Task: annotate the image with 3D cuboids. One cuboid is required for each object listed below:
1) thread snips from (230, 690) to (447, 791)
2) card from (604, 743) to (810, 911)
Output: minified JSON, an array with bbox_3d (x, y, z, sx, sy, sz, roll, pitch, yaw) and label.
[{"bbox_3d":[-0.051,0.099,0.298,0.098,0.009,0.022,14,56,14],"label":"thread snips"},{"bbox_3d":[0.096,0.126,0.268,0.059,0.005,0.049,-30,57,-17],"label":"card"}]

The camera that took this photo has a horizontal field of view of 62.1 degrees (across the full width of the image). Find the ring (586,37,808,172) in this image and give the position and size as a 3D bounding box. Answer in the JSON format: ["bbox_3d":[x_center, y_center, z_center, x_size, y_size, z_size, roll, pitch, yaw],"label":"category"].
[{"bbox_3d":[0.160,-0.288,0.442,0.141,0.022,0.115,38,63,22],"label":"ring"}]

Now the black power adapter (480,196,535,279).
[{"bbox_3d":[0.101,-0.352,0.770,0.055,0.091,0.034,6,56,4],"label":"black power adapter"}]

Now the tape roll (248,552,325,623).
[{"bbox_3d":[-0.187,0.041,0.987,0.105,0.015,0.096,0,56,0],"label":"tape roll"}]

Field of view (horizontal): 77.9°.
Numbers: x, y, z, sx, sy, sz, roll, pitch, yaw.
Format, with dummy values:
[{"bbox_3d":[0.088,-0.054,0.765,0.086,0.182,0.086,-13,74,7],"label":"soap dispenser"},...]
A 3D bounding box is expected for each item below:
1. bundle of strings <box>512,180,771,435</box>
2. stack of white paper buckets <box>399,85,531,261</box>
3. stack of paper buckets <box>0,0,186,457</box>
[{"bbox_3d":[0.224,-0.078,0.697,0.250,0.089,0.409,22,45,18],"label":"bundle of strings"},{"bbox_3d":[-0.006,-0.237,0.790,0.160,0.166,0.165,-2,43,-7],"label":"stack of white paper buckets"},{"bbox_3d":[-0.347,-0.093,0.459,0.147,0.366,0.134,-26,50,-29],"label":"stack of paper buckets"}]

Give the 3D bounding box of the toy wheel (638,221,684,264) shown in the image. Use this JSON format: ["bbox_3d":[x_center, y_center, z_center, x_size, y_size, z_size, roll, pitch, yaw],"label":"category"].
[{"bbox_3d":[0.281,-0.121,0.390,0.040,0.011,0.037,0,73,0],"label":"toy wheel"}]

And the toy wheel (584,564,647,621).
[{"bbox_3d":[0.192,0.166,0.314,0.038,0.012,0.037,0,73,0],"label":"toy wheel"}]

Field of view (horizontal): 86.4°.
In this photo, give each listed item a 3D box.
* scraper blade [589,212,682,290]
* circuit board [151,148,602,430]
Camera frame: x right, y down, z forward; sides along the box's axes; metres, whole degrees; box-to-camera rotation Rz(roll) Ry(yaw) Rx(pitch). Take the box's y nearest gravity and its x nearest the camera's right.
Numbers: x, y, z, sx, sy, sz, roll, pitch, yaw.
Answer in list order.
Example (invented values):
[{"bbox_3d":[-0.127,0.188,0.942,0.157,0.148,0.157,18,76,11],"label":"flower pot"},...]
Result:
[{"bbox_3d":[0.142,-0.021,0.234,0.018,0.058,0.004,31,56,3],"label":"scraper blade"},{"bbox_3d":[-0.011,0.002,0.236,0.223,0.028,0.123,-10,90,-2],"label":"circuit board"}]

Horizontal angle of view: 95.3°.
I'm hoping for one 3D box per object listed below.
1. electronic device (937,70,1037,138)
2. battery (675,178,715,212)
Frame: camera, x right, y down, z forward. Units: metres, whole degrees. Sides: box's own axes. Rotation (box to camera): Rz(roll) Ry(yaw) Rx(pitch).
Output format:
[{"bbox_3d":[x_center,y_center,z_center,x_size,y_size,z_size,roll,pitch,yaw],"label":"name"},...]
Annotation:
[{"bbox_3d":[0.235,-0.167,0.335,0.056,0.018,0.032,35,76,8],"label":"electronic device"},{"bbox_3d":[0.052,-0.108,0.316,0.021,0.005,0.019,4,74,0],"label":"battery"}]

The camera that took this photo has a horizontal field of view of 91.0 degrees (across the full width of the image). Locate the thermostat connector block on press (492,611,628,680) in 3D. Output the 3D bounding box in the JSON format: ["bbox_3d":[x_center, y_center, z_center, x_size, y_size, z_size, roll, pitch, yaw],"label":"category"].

EXERCISE AIM - Write out the records again, exactly as given.

PROBLEM SOLUTION -
Task: annotate the image with 3D cuboids. One cuboid is required for each object listed below:
1) thread snips from (230, 690) to (447, 791)
2) card from (604, 743) to (810, 911)
Output: minified JSON, an array with bbox_3d (x, y, z, sx, sy, sz, roll, pitch, yaw) and label.
[{"bbox_3d":[-0.051,0.099,0.298,0.098,0.009,0.022,14,56,14],"label":"thread snips"},{"bbox_3d":[0.096,0.126,0.268,0.059,0.005,0.049,-30,57,-17],"label":"card"}]

The camera that took this photo has a horizontal field of view of 62.1 degrees (across the full width of the image). Find the ring (586,37,808,172) in this image and give the position and size as a 3D bounding box. Answer in the JSON format: ["bbox_3d":[x_center, y_center, z_center, x_size, y_size, z_size, roll, pitch, yaw],"label":"category"].
[{"bbox_3d":[0.160,-0.288,0.442,0.141,0.022,0.115,38,63,22],"label":"ring"}]

Now the black power adapter (480,196,535,279).
[{"bbox_3d":[0.101,-0.352,0.770,0.055,0.091,0.034,6,56,4],"label":"black power adapter"}]

Now the tape roll (248,552,325,623).
[{"bbox_3d":[-0.187,0.041,0.987,0.105,0.015,0.096,0,56,0],"label":"tape roll"}]

Field of view (horizontal): 77.9°.
Numbers: x, y, z, sx, sy, sz, roll, pitch, yaw.
Format, with dummy values:
[{"bbox_3d":[0.088,-0.054,0.765,0.086,0.182,0.086,-13,74,7],"label":"soap dispenser"},...]
A 3D bounding box is expected for each item below:
1. bundle of strings <box>512,180,771,435</box>
2. stack of white paper buckets <box>399,85,531,261</box>
3. stack of paper buckets <box>0,0,186,457</box>
[{"bbox_3d":[0.224,-0.078,0.697,0.250,0.089,0.409,22,45,18],"label":"bundle of strings"},{"bbox_3d":[-0.006,-0.237,0.790,0.160,0.166,0.165,-2,43,-7],"label":"stack of white paper buckets"},{"bbox_3d":[-0.347,-0.093,0.459,0.147,0.366,0.134,-26,50,-29],"label":"stack of paper buckets"}]

Give the 3D bounding box of the toy wheel (638,221,684,264) shown in the image. Use this JSON format: ["bbox_3d":[x_center, y_center, z_center, x_size, y_size, z_size, roll, pitch, yaw],"label":"category"].
[{"bbox_3d":[0.281,-0.121,0.390,0.040,0.011,0.037,0,73,0],"label":"toy wheel"}]

And the toy wheel (584,564,647,621).
[{"bbox_3d":[0.192,0.166,0.314,0.038,0.012,0.037,0,73,0],"label":"toy wheel"}]

Field of view (horizontal): 86.4°.
In this photo, give each listed item a 3D box.
* scraper blade [589,212,682,290]
* circuit board [151,148,602,430]
Camera frame: x right, y down, z forward; sides along the box's axes; metres, whole degrees; box-to-camera rotation Rz(roll) Ry(yaw) Rx(pitch). Take the box's y nearest gravity and its x nearest the camera's right.
Numbers: x, y, z, sx, sy, sz, roll, pitch, yaw.
Answer in list order.
Example (invented values):
[{"bbox_3d":[-0.127,0.188,0.942,0.157,0.148,0.157,18,76,11],"label":"flower pot"},...]
Result:
[{"bbox_3d":[0.142,-0.021,0.234,0.018,0.058,0.004,31,56,3],"label":"scraper blade"},{"bbox_3d":[-0.011,0.002,0.236,0.223,0.028,0.123,-10,90,-2],"label":"circuit board"}]

Horizontal angle of view: 95.3°.
I'm hoping for one 3D box per object listed below.
1. electronic device (937,70,1037,138)
2. battery (675,178,715,212)
Frame: camera, x right, y down, z forward. Units: metres, whole degrees. Sides: box's own axes. Rotation (box to camera): Rz(roll) Ry(yaw) Rx(pitch).
Output format:
[{"bbox_3d":[x_center,y_center,z_center,x_size,y_size,z_size,roll,pitch,yaw],"label":"name"},...]
Annotation:
[{"bbox_3d":[0.235,-0.167,0.335,0.056,0.018,0.032,35,76,8],"label":"electronic device"},{"bbox_3d":[0.052,-0.108,0.316,0.021,0.005,0.019,4,74,0],"label":"battery"}]

The camera that took this photo has a horizontal field of view of 91.0 degrees (across the full width of the image). Locate the thermostat connector block on press (492,611,628,680) in 3D. Output the 3D bounding box in the JSON format: ["bbox_3d":[x_center, y_center, z_center, x_size, y_size, z_size, roll, pitch, yaw],"label":"category"].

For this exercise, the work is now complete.